====== EXTRACTED TEXT

The static elements are often augmented and enriched by “public” data, data paid for out of the public purse. Ordnance survey maps. Temperatures. Weather. Climate conditions. Traffic status. Bus and train timings. Census information. Usually funded by taxpayer money, usually not “personally identifiable”. Which is where the Open Data movement comes in. There is so much that can be discovered and learnt just by linking different data sources across common reference points, performing the simplest of mashups. But only if the common reference points are accessible. And only if the enriching is done. Tim Berners-Lee has spoken about the value of this for some time now. Nigel Shadbolt, Wendy Hall et al have been doing a lot of work in helping make this happen, helped along by their colleagues Jim Hendler and Noshir Contractor at the Web Science Trust.
There’s more enriching that can be done, as the private sector learns to share its reference and static and low-volatility data (again avoiding that which is personally identifiable).

============
====== RECORDED INFORMATION

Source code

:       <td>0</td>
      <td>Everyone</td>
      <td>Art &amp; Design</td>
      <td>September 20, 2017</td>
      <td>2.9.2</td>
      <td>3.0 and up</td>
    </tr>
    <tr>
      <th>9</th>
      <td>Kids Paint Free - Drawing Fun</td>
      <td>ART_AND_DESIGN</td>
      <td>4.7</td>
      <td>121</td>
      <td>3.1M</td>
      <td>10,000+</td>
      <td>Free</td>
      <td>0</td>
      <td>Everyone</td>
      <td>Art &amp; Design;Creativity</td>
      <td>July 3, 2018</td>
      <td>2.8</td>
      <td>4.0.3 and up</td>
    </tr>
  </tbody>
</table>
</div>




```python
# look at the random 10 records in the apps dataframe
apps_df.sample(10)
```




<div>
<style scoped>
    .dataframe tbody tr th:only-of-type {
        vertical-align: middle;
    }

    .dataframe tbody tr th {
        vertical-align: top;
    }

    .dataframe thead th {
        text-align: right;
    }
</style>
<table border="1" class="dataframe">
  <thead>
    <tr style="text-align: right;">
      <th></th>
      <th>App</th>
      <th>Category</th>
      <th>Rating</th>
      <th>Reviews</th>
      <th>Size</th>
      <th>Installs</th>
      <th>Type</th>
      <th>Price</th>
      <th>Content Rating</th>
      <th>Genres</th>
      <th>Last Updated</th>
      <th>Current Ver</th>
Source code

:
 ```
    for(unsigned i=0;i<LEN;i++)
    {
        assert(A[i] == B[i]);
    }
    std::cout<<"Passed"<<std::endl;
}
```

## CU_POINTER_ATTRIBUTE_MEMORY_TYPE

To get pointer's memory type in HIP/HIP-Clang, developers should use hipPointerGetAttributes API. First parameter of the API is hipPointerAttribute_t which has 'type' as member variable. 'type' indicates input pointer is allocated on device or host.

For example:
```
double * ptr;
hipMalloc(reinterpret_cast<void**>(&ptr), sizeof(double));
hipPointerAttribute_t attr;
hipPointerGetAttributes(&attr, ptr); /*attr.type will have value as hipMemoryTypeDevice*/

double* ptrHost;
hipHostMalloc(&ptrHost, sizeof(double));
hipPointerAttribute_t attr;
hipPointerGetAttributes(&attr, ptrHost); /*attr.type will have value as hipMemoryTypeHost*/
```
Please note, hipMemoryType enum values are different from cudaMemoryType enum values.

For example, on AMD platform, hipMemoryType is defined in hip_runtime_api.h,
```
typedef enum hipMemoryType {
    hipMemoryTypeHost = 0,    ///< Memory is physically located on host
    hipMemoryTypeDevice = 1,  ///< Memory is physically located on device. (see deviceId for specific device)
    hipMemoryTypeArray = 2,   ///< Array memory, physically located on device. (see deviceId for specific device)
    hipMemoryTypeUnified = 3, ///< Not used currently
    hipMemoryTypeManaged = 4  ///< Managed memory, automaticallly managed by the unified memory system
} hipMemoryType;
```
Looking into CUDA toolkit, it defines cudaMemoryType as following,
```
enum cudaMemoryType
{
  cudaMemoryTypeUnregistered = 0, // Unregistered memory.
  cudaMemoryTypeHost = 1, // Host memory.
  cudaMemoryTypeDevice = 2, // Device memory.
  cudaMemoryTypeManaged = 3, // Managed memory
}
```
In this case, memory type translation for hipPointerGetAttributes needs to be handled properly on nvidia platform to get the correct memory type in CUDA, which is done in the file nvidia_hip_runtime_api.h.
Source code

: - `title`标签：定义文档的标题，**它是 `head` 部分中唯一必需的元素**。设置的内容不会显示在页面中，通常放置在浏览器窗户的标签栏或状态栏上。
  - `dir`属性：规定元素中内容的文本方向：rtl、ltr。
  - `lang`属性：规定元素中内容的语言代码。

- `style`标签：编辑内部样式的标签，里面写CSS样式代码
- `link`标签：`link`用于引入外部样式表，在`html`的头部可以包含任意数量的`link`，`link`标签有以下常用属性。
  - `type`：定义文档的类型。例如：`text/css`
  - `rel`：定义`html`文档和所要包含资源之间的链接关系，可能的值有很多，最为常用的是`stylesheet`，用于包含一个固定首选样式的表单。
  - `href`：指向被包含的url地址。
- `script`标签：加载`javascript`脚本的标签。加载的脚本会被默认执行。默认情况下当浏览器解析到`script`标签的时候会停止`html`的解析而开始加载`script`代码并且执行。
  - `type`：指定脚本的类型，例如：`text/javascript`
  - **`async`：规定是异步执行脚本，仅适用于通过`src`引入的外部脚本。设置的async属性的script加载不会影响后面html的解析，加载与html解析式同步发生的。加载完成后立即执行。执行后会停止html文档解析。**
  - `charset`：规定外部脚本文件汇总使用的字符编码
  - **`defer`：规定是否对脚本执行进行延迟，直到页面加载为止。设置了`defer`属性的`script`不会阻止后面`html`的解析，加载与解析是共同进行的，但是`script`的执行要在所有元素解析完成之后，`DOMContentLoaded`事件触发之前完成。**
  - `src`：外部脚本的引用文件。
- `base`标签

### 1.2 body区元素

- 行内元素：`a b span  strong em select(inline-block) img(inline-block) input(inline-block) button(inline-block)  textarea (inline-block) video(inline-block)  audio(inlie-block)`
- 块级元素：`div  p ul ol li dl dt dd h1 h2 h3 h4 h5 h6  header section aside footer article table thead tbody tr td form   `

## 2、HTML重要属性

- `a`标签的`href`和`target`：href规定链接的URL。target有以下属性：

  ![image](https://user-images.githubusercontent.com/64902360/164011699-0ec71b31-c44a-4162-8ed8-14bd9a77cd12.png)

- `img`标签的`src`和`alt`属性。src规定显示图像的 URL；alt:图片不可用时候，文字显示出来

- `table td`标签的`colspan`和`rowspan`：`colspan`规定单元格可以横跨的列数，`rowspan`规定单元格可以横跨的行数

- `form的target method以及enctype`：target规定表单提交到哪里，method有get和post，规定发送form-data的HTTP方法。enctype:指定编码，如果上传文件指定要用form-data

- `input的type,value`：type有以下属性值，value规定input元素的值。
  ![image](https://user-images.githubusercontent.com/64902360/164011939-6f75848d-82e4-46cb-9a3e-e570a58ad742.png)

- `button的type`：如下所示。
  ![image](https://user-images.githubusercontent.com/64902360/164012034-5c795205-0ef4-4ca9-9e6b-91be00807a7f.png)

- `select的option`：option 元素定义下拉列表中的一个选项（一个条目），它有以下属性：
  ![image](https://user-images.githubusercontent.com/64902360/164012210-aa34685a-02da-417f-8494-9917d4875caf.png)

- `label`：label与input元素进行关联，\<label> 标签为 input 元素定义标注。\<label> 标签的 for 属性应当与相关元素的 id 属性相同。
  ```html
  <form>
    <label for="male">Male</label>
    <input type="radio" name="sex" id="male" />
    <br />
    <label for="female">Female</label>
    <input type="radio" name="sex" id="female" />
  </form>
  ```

============

- [TASK BRIEF]: Swap "Weather" for "Rainfall" and write out the open data passage, starting at "The static elements" and ending at "Web Science Trust.". Rely only on the text, not on the material.

- [ANSWER BOX]:
The static elements are often augmented and enriched by “public” data, data paid for out of the public purse. Ordnance survey maps. Temperatures. Rainfall. Climate conditions. Traffic status. Bus and train timings. Census information. Usually funded by taxpayer money, usually not “personally identifiable”. Which is where the Open Data movement comes in. There is so much that can be discovered and learnt just by linking different data sources across common reference points, performing the simplest of mashups. But only if the common reference points are accessible. And only if the enriching is done. Tim Berners-Lee has spoken about the value of this for some time now. Nigel Shadbolt, Wendy Hall et al have been doing a lot of work in helping make this happen, helped along by their colleagues Jim Hendler and Noshir Contractor at the Web Science Trust.